Stranzl-Interviews werden auf der anderen Seite von Borussias Anhängerschaft ebenfalls mit großem Interesse verfolgt. Weil der Österreicher genauso wenig mit seiner Meinung hinter dem Berg hält und eben auch mal den Blick über den Tellerrand des Fußballs hinaus bietet. Im Trainingslager im Januar hinterfragte Stranzl so dann auch mal die grassierende Glorifizierung der Besten seines Fachs.

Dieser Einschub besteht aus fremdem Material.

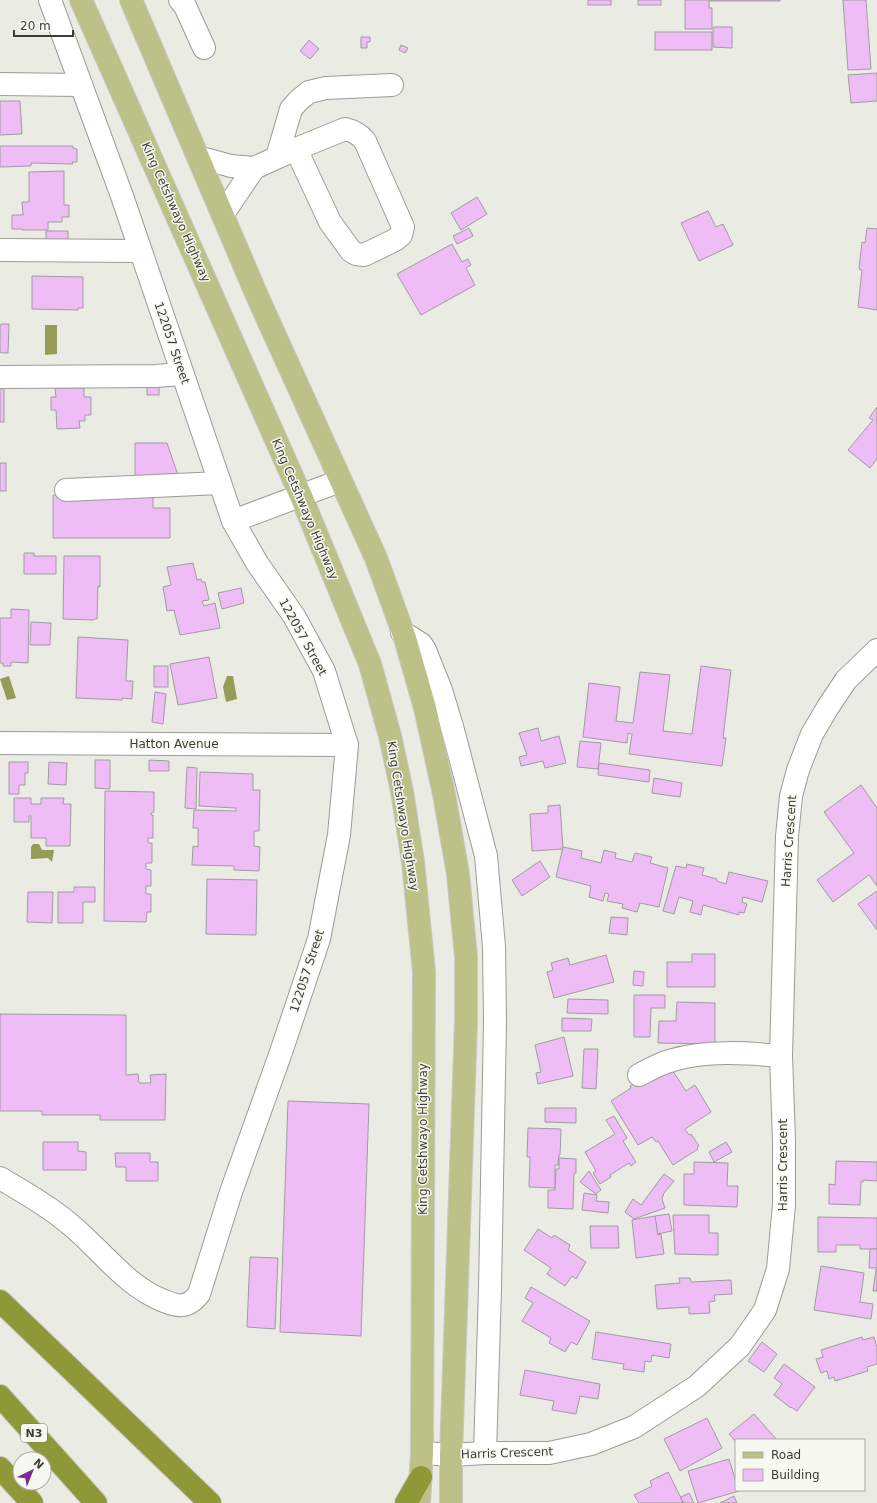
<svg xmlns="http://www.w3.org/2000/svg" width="877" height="1503" font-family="'DejaVu Sans',sans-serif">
  <rect width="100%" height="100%" fill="#eaebe3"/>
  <g fill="#949c56">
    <path d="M45 325H57V354L45 355Z"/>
    <path d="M9 676 16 698 7 700 0 679Z"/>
    <path d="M227 676H233L237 699 226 702 223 687Z"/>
    <path d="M33 844H39L42 850H54L52 862 48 858 31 859V847Z"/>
  </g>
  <g fill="#eebdf6" stroke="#a19ba2">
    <rect x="588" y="0" width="23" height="5"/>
    <rect x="638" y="0" width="23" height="5"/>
    <path d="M685 0H780V1H709V8H712V29H685Z"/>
    <path d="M843 0H866L871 69 848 70Z"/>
    <path d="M713 27H732V48L713 47Z"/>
    <rect x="655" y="32" width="57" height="18"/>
    <path d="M361 37H370V42H367V48H361Z"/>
    <path d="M309 40 319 49 310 59 300 51Z"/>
    <path d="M401 45 408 48 405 53 399 50Z"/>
    <path d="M877 73V101L851 103 848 75Z"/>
    <path d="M0 101H20L22 134 0 135Z"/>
    <path d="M0 146H73V148L77 149V162H72L73 164 31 163V166L0 167Z"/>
    <path d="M64 171V205H69V217H62V222H48V230H22V229H12V215H23L22 202H29V172Z"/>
    <path d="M477 197 487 214 461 230 451 213Z"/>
    <path d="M708 211 716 227 723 224 733 245 699 261 681 223Z"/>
    <path d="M469 228 473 236 457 244 453 236Z"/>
    <path d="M867 228 877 229V310L858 307 862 270 859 269 862 242 865 243Z"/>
    <path d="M46 231H68V243L46 244Z"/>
    <path d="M452 244 462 262 468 259 471 265 466 268 475 285 421 315 397 274Z"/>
    <path d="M32 276 83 277V308H78V310L32 309Z"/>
    <path d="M1 324H9L8 353H1L0 352V326Z"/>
    <rect x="0" y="380" width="4" height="42"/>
    <rect x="147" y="383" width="12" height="12"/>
    <path d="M55 388H84V397H91V415H85V421H79L80 428 57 429 56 410H51V397H56Z"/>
    <path d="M877 407V459L870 468 848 450 873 420 869 418Z"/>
    <path d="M135 443H167L180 481H135Z"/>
    <rect x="0" y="463" width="6" height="28"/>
    <path d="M53 495 153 496V508H170V538H53Z"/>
    <path d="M24 553H34V556H56V574H24Z"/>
    <path d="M64 556H100V587L98 586 97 619H95L94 620 63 619Z"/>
    <path d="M193 563 197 580 201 579 202 582H205L209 600 202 601 204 606 215 603 220 628 180 635 174 610 167 611 163 587 171 585 167 567Z"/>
    <path d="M241 588 244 603 222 609 218 593Z"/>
    <path d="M11 609 29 610 28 663 11 662V666H3V663H0V618H11Z"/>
    <path d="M31 622 51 623 50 645H30Z"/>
    <path d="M78 637 128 640 126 681H133L132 699 122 698V700L76 698Z"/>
    <path d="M209 657 217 698 178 705 170 664Z"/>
    <rect x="154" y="666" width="14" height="21"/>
    <path d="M701 666 731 670 723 738H726L722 766 629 754 632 734 628 733 627 743 583 737 589 683 620 687 616 721 633 723 640 672 670 675 663 731 692 734Z"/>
    <path d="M155 692 166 694 163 724 152 722Z"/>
    <path d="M538 728 541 741 559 736 566 763 545 768 543 761 521 766 519 757 527 755 519 733Z"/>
    <path d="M580 741 601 743 598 769 577 767Z"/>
    <path d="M95 760H110V789L95 788Z"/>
    <path d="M149 760 169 761V771H149Z"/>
    <path d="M9 762H28V773H25V785H19V794H9Z"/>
    <path d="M49 762 67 763 66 785 48 784Z"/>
    <path d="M599 763 650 770 649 782 598 775Z"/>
    <path d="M187 767 197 768 196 809 185 808Z"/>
    <path d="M200 772 253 774V790H260L259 831H254V846L260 847 259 871 234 870V866L192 865 193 846 198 847V828H193L194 810 236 811V808L199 806Z"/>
    <path d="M654 778 682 783 680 797 652 793Z"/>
    <path d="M861 785 877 808V886L869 875 833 902 817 880 854 853 824 812Z"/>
    <path d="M105 791 154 792V812L151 813V815H153V838H148V843H152V863H146V869L151 870V886H146V894H151V912H147L146 922 104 921Z"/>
    <path d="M14 798H31V804H41V798H64L63 804H71L70 846H46V838H31V816H29V822H14Z"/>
    <path d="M560 805 563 849 532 851 530 814 548 813V806Z"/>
    <path d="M563 847 582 851 581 858 601 863 604 850 616 853 615 858 632 862 635 853 652 857 650 863 668 868 659 907 640 903 637 912 622 908 623 904 607 901 609 894 605 893 603 901 589 897 591 886 556 877Z"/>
    <path d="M540 861 550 877 522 896 512 880Z"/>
    <path d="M687 864 704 868 702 875 717 879V881L726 884 729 872 768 881 762 902 743 897 742 902 747 904 744 913 739 912V915L703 905 701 915 690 912 693 901 679 897 674 914 663 911 676 866 686 868Z"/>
    <path d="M207 879 257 880 256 935 206 934Z"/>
    <path d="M74 887H95V902H83V923H58V892H74Z"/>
    <path d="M877 891V930L858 904Z"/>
    <path d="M28 892H53L52 923 27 922Z"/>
    <path d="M611 917 628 918 627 935 609 933Z"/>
    <path d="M692 954H715V987H667V962H692Z"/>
    <path d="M606 955 614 982 554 998 547 972 553 970 551 963 568 958 570 965Z"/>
    <path d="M634 971 644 972 643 986 633 985Z"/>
    <path d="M634 995H665V1008H651L650 1037H634Z"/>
    <path d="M568 999 608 1000V1014L567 1013Z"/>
    <path d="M677 1002 715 1003V1044L658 1043 659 1021H676Z"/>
    <path d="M0 1014 126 1015V1075L138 1074 139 1083H151L150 1075 166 1074 165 1120H100V1115H42V1111H0Z"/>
    <path d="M562 1018 592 1019 591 1031H562Z"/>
    <path d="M564 1037 573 1076 538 1084 536 1073 541 1072 535 1045Z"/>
    <path d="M584 1049H598L596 1089 582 1088Z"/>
    <path d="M669 1065 686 1091 695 1085 711 1112 685 1129 689 1135 691 1134 699 1146 697 1148 698 1149 673 1165 658 1141 656 1142 652 1137 638 1145 611 1101 631 1088 630 1086Z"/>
    <path d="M288 1101 369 1104 361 1336 280 1332Z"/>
    <path d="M545 1108H576V1123L545 1122Z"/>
    <path d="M614 1116 627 1138 623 1141 636 1162 631 1166 629 1163 610 1175 611 1177 600 1184 593 1173 596 1171 585 1152 615 1134 606 1120Z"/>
    <path d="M528 1128 561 1129 560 1155H559L558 1165H555V1188L529 1187 530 1157H527Z"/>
    <path d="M43 1142H78V1151L86 1152V1170H43Z"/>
    <path d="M726 1142 732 1152 714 1162 709 1152Z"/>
    <path d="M115 1153H150V1162H158V1181H126V1167H116Z"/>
    <path d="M559 1158 576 1159V1173H574L573 1209 548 1208V1190H555L556 1169H559Z"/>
    <path d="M836 1161 877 1162V1181L863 1180V1182H861L860 1205 829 1204V1184L835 1185Z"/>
    <path d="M694 1162 728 1163 727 1186H738L737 1207 684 1205V1174H694Z"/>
    <path d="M589 1171 601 1190 596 1194 580 1182Z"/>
    <path d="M664 1174 674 1181 664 1193 662 1199 665 1208 634 1219 625 1212 633 1199 641 1205Z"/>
    <path d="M584 1193 597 1195 596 1201 609 1202 608 1213 582 1210Z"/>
    <path d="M669 1214 672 1231 657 1234 655 1216Z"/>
    <path d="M673 1215H709V1233H718V1255L675 1254Z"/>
    <path d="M655 1216 658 1235 661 1234 664 1254 636 1258 632 1220Z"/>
    <path d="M818 1217 877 1218V1249H860V1245H836V1252H818Z"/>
    <path d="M590 1226H618L619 1248H591Z"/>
    <path d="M538 1229 552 1238 554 1235 570 1245 568 1250 586 1262 576 1279 572 1276 565 1286 547 1274 551 1268 524 1250Z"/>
    <path d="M870 1249H877V1268H869Z"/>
    <path d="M250 1257 278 1258 275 1329 247 1327Z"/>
    <path d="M821 1266 864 1273 860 1302 873 1304 871 1319 814 1310Z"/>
    <path d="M876 1269 877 1270V1291H873Z"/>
    <path d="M679 1278H690L691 1282 731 1280 732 1294 714 1295 715 1301 709 1302 710 1313 689 1314V1307L657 1309 655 1285 680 1283Z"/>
    <path d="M531 1287 590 1321 577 1345 571 1342 565 1352 549 1343 551 1338 522 1321 533 1303 525 1298Z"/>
    <path d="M596 1332 671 1344 669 1358 652 1355 651 1362 645 1361 644 1372 623 1369 624 1364 592 1359Z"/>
    <path d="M862 1337 863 1340 874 1337 877 1347V1364L867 1367 868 1371 835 1381 834 1377 829 1379 827 1371 821 1373 816 1359 823 1357 821 1350Z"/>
    <path d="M762 1342 777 1354 764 1372 748 1361Z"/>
    <path d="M784 1364 815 1387 797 1411 791 1407V1408L774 1395 782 1384 774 1378Z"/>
    <path d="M525 1370 600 1384 598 1399 580 1396 576 1414 552 1410 554 1401 520 1395Z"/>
    <path d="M754 1414 777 1440H736V1442L729 1434Z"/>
    <path d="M707 1418 722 1448 680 1471 664 1439Z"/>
    <path d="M729 1459 736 1482V1490L739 1491 698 1503 688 1471Z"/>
    <path d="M668 1472 683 1502 681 1503H639L634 1495 652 1486 650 1481Z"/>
    <path d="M689 1493 694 1503H681L683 1502 681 1497Z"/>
    <path d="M734 1496 737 1503H720Z"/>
  </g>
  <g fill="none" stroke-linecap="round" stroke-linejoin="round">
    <defs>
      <g id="minor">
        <path d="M180 0 185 6 204 48"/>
        <path d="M0 84 81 85"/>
        <path d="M198 157 231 166 254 168 223 214"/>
        <path d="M277 157 291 109 299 100 309 92 326 88 392 85"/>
        <path d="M254 168 296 149 330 222 351 251 356 254 364 255 395 240 401 235 403 227 365 141C359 134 354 131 345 129L296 149"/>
        <path d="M0 250 140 251"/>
        <path d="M0 377 156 376 182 374"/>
        <path d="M66 490 220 483"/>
        <path d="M233 521 340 481"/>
        <path d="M402 632 421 644 425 650 441 690 453 730 486 856 494 947 495 1021 490 1288 485 1453"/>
        <path d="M0 743 347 745"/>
        <path d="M639 1075C650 1069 661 1063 673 1060 705 1050 748 1053 781 1056"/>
        <path d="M0 1178C25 1193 50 1207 72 1226 102 1251 126 1286 164 1301 169 1303 176 1306 182 1305 189 1305 195 1299 199 1294L231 1192 280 1055 319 939 339 835 347 745 324 671 294 616 257 563 233 521 122 196 50 0"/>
        <path d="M422 1453 451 1455 485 1453H549L591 1444 634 1427 697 1386 740 1346 765 1310 778 1269 784 1205V1141L781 1056 787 836 791 796 798 770 812 734 828 707 846 680 877 650"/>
      </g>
      <g id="major">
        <path d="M81 0 301 496 370 664 390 736 402 791 413 862 424 972 422 1453 419 1503"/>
        <path d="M131 0 258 298 376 558 405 638 425 708 444 794 458 874 466 957V1022L451 1455V1503"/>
      </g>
      <g id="highway">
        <path d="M0 1301 210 1503"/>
        <path d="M0 1396 96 1503"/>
        <path d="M0 1468 32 1503"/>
        <path d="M406 1503 421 1477"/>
      </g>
    </defs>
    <use href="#minor" stroke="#9b9c94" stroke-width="24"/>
    <use href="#major" stroke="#c8c9c8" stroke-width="24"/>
    <use href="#highway" stroke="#c8c9c8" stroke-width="24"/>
    <use href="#minor" stroke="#fff" stroke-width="22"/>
    <use href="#major" stroke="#bcc187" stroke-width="22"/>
    <use href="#highway" stroke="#8f9837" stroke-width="22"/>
  </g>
  <g text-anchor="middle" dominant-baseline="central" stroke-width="3" stroke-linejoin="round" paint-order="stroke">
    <rect fill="#f7f9f0" stroke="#747571" stroke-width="1" x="21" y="1424" width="26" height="18" rx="3"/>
    <g font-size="11" font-weight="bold" fill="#3c3d3a">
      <text x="34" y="1433">N3</text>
    </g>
    <g font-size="12" fill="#3c3d3a" stroke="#f7f9f0">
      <text transform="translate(176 212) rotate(66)">King Cetshwayo Highway</text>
      <text transform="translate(172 343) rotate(71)">122057 Street</text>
      <text transform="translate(305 509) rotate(67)">King Cetshwayo Highway</text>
      <text transform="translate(303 637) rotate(61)">122057 Street</text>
      <text x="174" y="744">Hatton Avenue</text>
      <text transform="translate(403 816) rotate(81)">King Cetshwayo Highway</text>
      <text transform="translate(789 841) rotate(-86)">Harris Crescent</text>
      <text transform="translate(307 971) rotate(-72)">122057 Street</text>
      <text transform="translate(423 1139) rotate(-90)">King Cetshwayo Highway</text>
      <text transform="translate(783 1165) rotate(-90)">Harris Crescent</text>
      <text transform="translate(507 1453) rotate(-2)">Harris Crescent</text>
    </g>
  </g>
  <rect x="735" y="1439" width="130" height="52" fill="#f7f9f0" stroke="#acaea7"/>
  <rect x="743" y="1452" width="20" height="6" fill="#bcc187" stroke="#acaea7"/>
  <text x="771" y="1459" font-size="12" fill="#3c3d3a">Road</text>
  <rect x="743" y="1469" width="20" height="12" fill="#eebdf6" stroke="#acaea7"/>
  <text x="771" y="1479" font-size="12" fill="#3c3d3a">Building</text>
  <g transform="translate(32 1471) rotate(43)"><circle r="19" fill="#f7f9f0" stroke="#acaea7"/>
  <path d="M0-3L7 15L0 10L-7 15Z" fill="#832893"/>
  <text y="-6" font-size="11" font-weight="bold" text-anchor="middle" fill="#3c3d3a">N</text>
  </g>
  <path d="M14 30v6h59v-6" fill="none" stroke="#3c3d3a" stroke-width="2"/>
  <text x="20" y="30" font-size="12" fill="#3c3d3a" stroke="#f7f9f0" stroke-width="3" paint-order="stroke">20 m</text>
</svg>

"Ich glaube nicht, dass es im Fußball wirkliche Helden gibt. Dafür sind andere Menschen zuständig. Wir konnten unser Hobby zum Beruf machen und unterhalten die Leute in modernen Arenen. Sport ist insofern wichtig, als er Menschen ablenkt. Dafür sind wir zuständig. Aber es gibt Wichtigeres im Leben", sagte er.

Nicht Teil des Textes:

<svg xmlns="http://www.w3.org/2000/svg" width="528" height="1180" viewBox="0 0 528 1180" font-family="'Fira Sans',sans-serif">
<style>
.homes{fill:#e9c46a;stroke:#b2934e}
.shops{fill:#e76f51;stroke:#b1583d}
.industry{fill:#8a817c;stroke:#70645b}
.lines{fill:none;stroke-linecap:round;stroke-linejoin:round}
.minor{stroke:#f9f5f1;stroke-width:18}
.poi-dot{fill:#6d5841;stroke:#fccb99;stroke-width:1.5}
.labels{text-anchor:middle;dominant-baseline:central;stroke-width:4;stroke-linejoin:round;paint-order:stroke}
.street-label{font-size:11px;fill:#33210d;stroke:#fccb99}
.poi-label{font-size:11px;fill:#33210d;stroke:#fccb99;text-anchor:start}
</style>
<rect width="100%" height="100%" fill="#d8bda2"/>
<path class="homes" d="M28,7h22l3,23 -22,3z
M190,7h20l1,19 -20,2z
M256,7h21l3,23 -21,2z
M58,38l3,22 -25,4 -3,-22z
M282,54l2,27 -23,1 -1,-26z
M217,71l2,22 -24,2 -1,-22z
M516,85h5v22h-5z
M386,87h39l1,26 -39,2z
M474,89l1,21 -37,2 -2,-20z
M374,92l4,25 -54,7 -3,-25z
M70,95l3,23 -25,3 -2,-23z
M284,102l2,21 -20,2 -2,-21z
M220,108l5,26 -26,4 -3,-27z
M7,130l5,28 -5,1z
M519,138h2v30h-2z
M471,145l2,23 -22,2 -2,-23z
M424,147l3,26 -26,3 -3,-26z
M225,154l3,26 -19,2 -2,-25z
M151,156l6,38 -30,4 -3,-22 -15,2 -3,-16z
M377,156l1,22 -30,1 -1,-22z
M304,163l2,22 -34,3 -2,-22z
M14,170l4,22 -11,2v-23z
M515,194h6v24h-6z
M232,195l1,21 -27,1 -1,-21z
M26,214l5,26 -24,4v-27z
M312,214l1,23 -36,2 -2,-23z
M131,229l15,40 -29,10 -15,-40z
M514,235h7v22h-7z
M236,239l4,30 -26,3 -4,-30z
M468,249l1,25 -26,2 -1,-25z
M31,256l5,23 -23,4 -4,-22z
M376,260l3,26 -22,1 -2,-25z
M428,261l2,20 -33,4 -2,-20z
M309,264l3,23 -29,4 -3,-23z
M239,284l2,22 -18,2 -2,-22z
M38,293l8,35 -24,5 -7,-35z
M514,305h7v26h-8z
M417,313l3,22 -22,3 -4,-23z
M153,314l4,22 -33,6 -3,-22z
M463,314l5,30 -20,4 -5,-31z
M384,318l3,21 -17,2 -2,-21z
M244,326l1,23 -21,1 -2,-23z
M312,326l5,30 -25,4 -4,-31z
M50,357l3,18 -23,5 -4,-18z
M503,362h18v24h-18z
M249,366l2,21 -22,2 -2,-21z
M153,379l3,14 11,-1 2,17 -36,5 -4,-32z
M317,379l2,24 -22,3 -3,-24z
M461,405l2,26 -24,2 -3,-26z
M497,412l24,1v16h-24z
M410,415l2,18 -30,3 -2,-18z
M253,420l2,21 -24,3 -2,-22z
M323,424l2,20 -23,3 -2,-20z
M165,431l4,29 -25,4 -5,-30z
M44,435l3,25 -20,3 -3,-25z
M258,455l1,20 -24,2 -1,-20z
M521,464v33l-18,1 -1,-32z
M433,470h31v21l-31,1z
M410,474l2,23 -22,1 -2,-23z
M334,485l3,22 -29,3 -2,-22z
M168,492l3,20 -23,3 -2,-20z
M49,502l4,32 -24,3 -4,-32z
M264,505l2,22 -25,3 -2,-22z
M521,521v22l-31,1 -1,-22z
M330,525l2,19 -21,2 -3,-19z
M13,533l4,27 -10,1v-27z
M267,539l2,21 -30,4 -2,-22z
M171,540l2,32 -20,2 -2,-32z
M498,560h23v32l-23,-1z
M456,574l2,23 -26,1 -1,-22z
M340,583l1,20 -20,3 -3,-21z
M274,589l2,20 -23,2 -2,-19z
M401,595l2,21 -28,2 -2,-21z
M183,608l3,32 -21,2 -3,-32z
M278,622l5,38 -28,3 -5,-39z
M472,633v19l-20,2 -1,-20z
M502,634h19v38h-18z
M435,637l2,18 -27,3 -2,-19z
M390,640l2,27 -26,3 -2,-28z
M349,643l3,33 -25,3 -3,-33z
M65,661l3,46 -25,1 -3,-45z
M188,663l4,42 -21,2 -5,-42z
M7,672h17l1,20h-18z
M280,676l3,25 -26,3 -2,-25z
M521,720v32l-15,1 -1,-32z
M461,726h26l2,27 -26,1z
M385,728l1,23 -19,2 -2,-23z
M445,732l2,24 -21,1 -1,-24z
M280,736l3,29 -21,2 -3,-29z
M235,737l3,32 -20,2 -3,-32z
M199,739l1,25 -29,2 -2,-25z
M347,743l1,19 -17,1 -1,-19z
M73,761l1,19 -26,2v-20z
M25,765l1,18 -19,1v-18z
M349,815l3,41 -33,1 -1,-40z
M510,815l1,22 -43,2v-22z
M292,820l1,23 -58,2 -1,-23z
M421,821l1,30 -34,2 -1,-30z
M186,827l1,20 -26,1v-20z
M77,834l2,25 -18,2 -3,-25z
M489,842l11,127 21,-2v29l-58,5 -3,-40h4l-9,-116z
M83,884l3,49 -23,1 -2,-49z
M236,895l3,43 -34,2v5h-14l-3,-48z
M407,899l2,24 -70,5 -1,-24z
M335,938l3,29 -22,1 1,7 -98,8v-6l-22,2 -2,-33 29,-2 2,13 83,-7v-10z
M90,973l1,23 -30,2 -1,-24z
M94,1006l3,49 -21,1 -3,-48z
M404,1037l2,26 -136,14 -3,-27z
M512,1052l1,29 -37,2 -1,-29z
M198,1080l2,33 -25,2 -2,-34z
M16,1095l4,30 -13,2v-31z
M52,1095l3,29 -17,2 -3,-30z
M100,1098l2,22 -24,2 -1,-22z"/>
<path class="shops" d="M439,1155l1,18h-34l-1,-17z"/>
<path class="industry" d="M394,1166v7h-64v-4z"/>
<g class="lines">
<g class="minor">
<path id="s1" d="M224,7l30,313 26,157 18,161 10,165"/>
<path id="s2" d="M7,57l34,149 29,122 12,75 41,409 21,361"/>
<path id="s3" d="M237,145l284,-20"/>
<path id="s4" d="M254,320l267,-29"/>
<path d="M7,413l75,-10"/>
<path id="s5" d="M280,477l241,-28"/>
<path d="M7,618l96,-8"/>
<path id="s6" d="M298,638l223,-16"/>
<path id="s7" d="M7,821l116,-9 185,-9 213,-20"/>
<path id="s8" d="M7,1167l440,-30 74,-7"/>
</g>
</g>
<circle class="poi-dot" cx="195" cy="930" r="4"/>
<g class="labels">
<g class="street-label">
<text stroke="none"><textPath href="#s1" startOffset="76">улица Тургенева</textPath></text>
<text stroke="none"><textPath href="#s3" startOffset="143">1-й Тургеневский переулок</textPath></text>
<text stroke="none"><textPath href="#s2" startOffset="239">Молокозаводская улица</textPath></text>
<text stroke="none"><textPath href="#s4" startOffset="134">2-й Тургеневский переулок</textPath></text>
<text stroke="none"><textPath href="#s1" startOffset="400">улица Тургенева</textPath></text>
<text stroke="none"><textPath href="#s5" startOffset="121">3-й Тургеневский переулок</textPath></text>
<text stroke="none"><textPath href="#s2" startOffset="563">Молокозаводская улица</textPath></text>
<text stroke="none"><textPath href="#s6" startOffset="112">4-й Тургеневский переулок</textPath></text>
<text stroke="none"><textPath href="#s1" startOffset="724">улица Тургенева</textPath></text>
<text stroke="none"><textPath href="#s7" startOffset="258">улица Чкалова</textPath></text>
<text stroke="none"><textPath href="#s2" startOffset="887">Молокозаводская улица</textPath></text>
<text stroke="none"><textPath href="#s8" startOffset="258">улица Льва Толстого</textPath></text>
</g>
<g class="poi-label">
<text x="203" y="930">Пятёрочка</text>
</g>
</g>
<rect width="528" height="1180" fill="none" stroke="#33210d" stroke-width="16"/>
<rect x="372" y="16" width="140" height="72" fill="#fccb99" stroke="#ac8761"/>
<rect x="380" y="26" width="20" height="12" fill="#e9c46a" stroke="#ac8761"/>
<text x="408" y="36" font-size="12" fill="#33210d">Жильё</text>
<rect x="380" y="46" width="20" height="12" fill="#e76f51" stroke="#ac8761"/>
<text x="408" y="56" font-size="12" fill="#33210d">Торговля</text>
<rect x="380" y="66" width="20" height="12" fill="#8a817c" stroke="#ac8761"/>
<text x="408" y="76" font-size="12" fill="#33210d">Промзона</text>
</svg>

Wichtigeres im Leben? Für manch jungen Spieler heutzutage unvorstellbar. Für Stranzl seine Sicht der Dinge. Er liebt seinen Beruf und freut sich, noch ein weiteres Jahr in Mönchengladbach dran zu hängen. Aber er ist vor allem auch Familienmensch. Keiner, der sich ein Leben ohne das runde Leder nicht vorstellen könnte. Auch wenn er wegen eines Ödems am Kniegelenk bis Saisonende nicht mehr spielen wird, Stranzl hat seinen Wert für Borussia in dieser Spielzeit einmal mehr unter Beweis gestellt. Er zählt zu den besten Zweikämpfern der Liga, und er schafft es — das geben die Kollegen unumwunden zu —, die Nebenleute besser zu machen.

"Ja, allein durch seine Präsenz. Das ist unbestritten, das weiß jeder. Martin ist unser Turm. Er hat so viel erlebt, so viel Erfahrung. Er bleibt auch mal ruhig, wenn es im Spiel mal schlecht läuft. Er ist der Stamm, an dem sich jeder aufrichten kann", sagt Jantschke. Stranzls Leistung hat Gewicht auf dem Platz. Stranzls Art hat Gewicht in der Kabine. Das wissen auch die Verantwortlichen.

Neben Fußball, Familie und Freunden gibt es aber auch für den Österreicher, der 2009 aus der Nationalmannschaft zurückgetreten ist, noch eine andere Leidenschaft: Autos. 2013 eröffnete er in Düsseldorf gemeinsam mit einem Partner eine Werkstatt, in der er Oldtimer restauriert oder Autos gemäß der Wünsche der Kunden aufarbeitet. "Genauso wie wir Inspektionen für Ferraris, Porsche und Oldtimer anbieten, bieten wir die gleichen Leistungen für kleinere Fahrzeuge an", erzählt Stranzl.

Borussias Sportdirektor Max Eberl äußerte sich bei der Eröffnung des Showrooms voll des Lobes darüber, dass sein Spieler schon an Zeit nach der Karriere denke. Das ist vielleicht der zentrale Punkt der Gemeinsamkeiten zwischen Rolfes und Stranzl. Keiner von beiden wird in ein Loch fallen, wenn die Laufbahn vorbei ist. Im Gegensatz zu vielen anderen. Aber die zwei sind eben nicht wie viele andere. Sie sind so, wie immer weniger sind in der Fußballer-Szene. Typen, keine Marken. Auch ohne Facebook-Auftritt.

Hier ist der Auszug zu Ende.